Optimism should support one last share price spike
Posted on 08 July 2009 with no comments from readers
It is interesting to read that optimism among US stock investors is pretty high at the moment, despite three weeks of falling stocks and another sell off on Wall Street yesterday.
Some might take that optimism as a contrary indicator, saying that a top can not be called until optimism is at a peak. Reading investor psychology is always controversial but very relevant in any market.
Bull charge
My feeling is that having all this optimism among investors suggests that there will be one last share spike in this bear market rally, or cyclical bull if you prefer that nomenclature. It is a question of judging the animal spirits right: look that bull in the eye, does it have one last charge left?

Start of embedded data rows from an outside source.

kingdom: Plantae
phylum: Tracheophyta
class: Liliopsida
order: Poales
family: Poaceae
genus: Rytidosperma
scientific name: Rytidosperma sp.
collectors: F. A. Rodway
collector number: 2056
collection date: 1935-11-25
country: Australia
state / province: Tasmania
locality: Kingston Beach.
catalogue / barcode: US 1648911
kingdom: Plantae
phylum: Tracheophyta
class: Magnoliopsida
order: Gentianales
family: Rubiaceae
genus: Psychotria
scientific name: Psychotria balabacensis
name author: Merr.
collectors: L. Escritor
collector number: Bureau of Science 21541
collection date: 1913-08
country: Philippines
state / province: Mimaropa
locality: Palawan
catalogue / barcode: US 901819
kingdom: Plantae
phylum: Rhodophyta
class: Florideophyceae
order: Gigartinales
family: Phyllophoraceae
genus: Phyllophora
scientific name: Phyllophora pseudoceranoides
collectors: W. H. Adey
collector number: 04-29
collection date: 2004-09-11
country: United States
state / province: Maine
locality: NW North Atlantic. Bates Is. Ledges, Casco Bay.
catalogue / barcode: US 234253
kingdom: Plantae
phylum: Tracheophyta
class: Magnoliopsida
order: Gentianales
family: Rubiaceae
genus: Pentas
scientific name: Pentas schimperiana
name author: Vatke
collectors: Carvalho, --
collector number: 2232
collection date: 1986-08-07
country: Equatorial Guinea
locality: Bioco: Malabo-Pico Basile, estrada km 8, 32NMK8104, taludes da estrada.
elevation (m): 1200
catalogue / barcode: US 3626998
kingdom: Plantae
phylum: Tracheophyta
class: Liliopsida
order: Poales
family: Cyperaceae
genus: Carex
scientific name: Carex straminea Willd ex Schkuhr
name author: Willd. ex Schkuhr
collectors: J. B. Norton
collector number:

So put yourself in the seat of these optimists, indeed you might be among them as they are clearly numerous. Would you not see a market pull back as an opportunity to jump back in and ride this bull higher?
Assuming that enough of your fellow bulls also decided to charge then this could end up looking something like a minor stampede. And there is nothing like one bull tipping off another to reinforce a trend.
So that would give us a short and powerful move upwards after what could be interpreted as a necessary correction in a cyclical bull market.
However, if you remain in the secular bear market camp then this should be seen as a terminal blow-off, which is actually exactly what you would expect to see at the end of such a sharp rally, and has been seen many times before.
Historical precedent
It will be no different this time, and the smart guys will be the ones using this cue either to exit the markets and sit in cash, or to short the whole thing.
For going back to fundamentals: there is no economic recovery. The market has priced in a recovery. Once the market realizes its error of optimism then there is going to be one almighty crash to an error of pessimism position.
Do you want to be on the right side of this curve?